Стюпот покачал головой и улыбнулся:

— Она — настоящая. Хочешь, я тебе покажу? Хочешь пойти посмотреть на нее?.. Ладно, только нам надо делать все очень, очень тихо. Во-первых, не больно-то хорошо ее беспокоить. Во-вторых, мне, по правде, нельзя входить в ее комнату. Можно только Нику и Тиму. Они приносят ей еду, и ее собаку. Ты уже видела Пушарика? Это спаниель, его Директор ей подарил. Но из-за того, что Элла все время находится в своей комнате, он скучает. Плюс его надо выгуливать, а Директор просто не разрешит Элле выходить на улицу — чтобы ее не сфотографировали. Это все как-то связано с мистикой… Пушарик вроде как привязался к Тиму, и тому приходится за ним ухаживать и кормить его, и каждый день он приводит его повидаться с Эллой. Он иногда пытался оставить Пушарика у неё, но тогда он начинал скулить и скрестись, просился к Тиму. У Тима уже что-то вроде паранойи на его тему, из-за этих убийц-ротвейлеров. Ему приходится быть очень осторожным, когда он выводит Пушарика, чтобы тот сделал свои дела… Так что мне полагается видеть Эллу только тогда, когда она спускается вниз, а это бывает не чаще, чем раз в шесть недель. Но я пробираюсь наверх поглядеть на нее, почти каждую ночь. Поэтому и засиживаюсь допоздна, подписывая лишние открытки, пока все не улягутся…

Он повел меня через общую комнату, где на диване спал Дэз, даже не снявший свои кроссовки «Рибок» с развязанными шнурками.

— Вот неряха, — выдохнул Стюпот. На первой лестничной площадке у каждой двери он шептал имя того, кто живет в комнате: — Ксения. Уже погасила свет… Ник. Тоже нет света, наверное, лежит в наушниках. Он фанат «Нирваны», вся комната в постерах с Куртом Кобейном… — в голосе Стюпота слышалось отвращение. — А это комната Тима. — Из-за двери доносились приглушенные стоны. — Наверно, он с Сэйди. Ну да, вот комната Сэйди, света нет, и дверь приоткрыта… — он покачал головой, как ночной дежурный-пятиклассник, которому приходится закрывать глаза на постельные шалости шестиклассников.

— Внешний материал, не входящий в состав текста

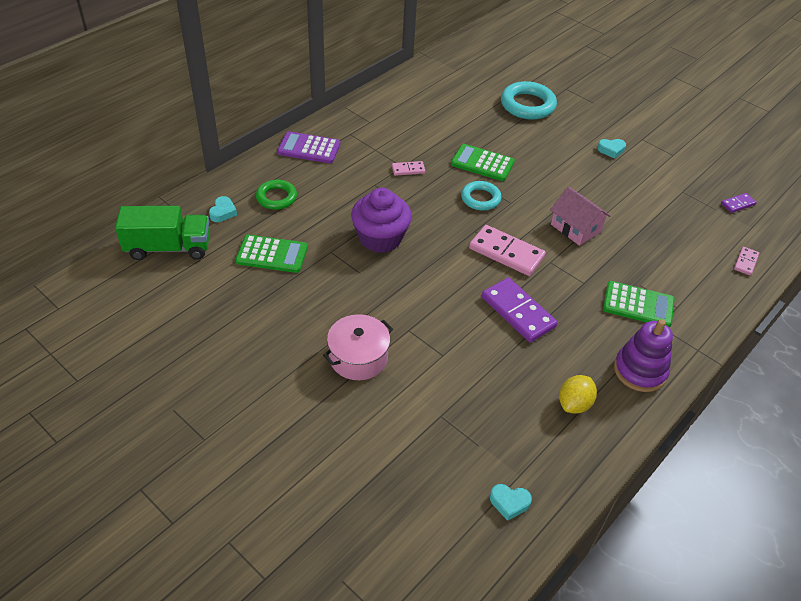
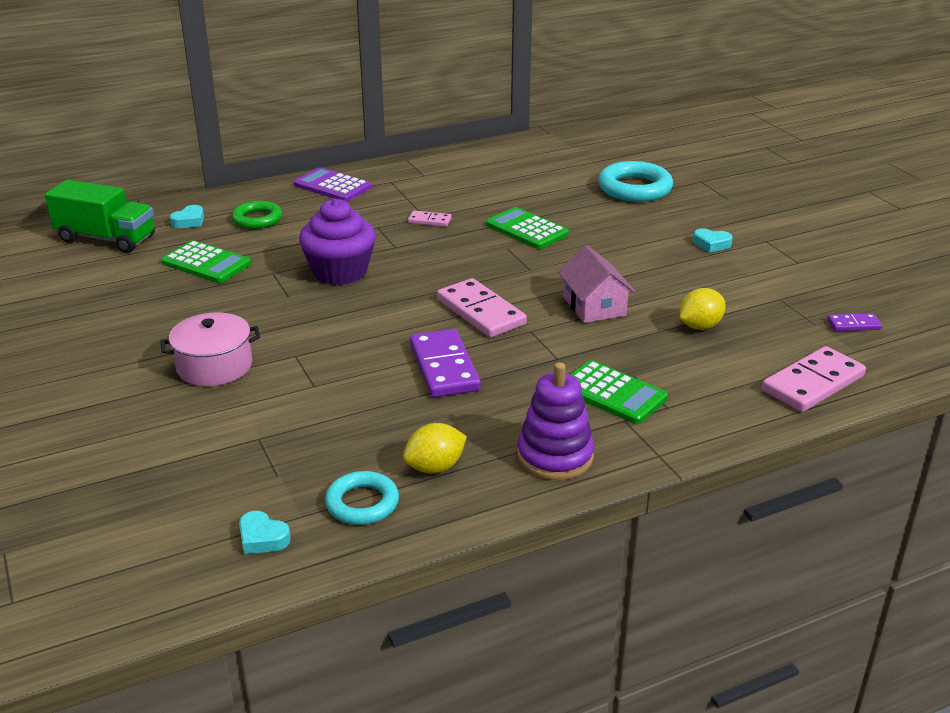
camera: 25 degrees right, 15 degrees down
turquoise ring [461,181,501,211] -> turquoise ring moved to [325,471,399,525]
pink domino [734,247,759,276] -> pink domino [762,346,866,412], size x1.99
none -> yellow lemon [679,288,726,330]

— Так, а теперь по этой лестнице… Только осторожно, не наступай на вторую ступеньку — она скрипит.

На втором этаже было черно, как в подземелье. И холодно. Я взялась за плечо Стюпота, и он повел меня вдоль коридора, по которому дул ледяной сквозняк. Мы остановились в полной тишине, и тьма обвивала мое лицо, как мешок — голову приговоренного.

Он сдвинул в сторону стенную панель, и показалась полоска света, которую тотчас же перекрыло его лицо. Лотом, отступив в сторону, он, ни слова не говоря, притянул к щелке меня.

И там была Элла…

Единственное окно в комнате было заколочено. Лампа, стоявшая в углу, не горела. Но поток тонкого излучения струился от девочки, сидевшей в центре комнаты, как будто у нее внутри что-то пылало.

Она сидела, коленопреклоненная, сложив перед собой руки. Ее поза напоминала скорее позу маленькой девочки, которая ждет, чтобы ей рассказали сказку на ночь, чем святую за молитвой. Ее чудесные сияющие волосы струились вокруг. Глаза были полузакрыты, или, точнее, все лицо с глубокими впадинами, и сильно выступающими костями, было расслаблено. Светящаяся кожа была туго натянута на лбу и скулах, и глубоко западала на щеках и под глазами. Она выглядела изможденной, и почти лишенной плоти, и полузаморенной голодом.

И, конечно, она левитировала. Ее тело было чуть наклонено вперед, так что ближе всего к полу оказались колени — между ними и половицами было пространство шириной в ладонь.

— Она не спит, — прошептал мой приятель, — лучше бы нам отсюда убраться.

Я бросила последний взгляд на комнату — никакой мебели, никаких книг, мягкий зеленый плюшевый мишка на неразобранной кровати — и вернула на место панель, прикрывающую потайной глазок.

Мы пробрались мимо ванной комнаты Эллы — туалет и душевая кабинка рядом с ее «кельей». На лестнице Стюпот снова зашептал:

— Я могу распознать, когда она спит — свет меняется. Помнишь, как она говорила, что видит три вращающихся диска света? Я их видел! Иногда я простаиваю там часы напролет. Там, наверху, ужасно холодно, но через какое-то время об этом забываешь. Я смотрю, как она молится и, если она очень сосредоточена, то начинает светиться. То, что ты видела — так, ерунда. Иногда свет становится ослепительным, будто вся комната в огне. Но когда она расслабляется, думаю, ее мысли начинают потихоньку блуждать, и сияние гаснет. Сейчас это всего лишь угольки. Она скоро уснет. Я просто не хотел, чтобы ты ее побеспокоила — ничего личного!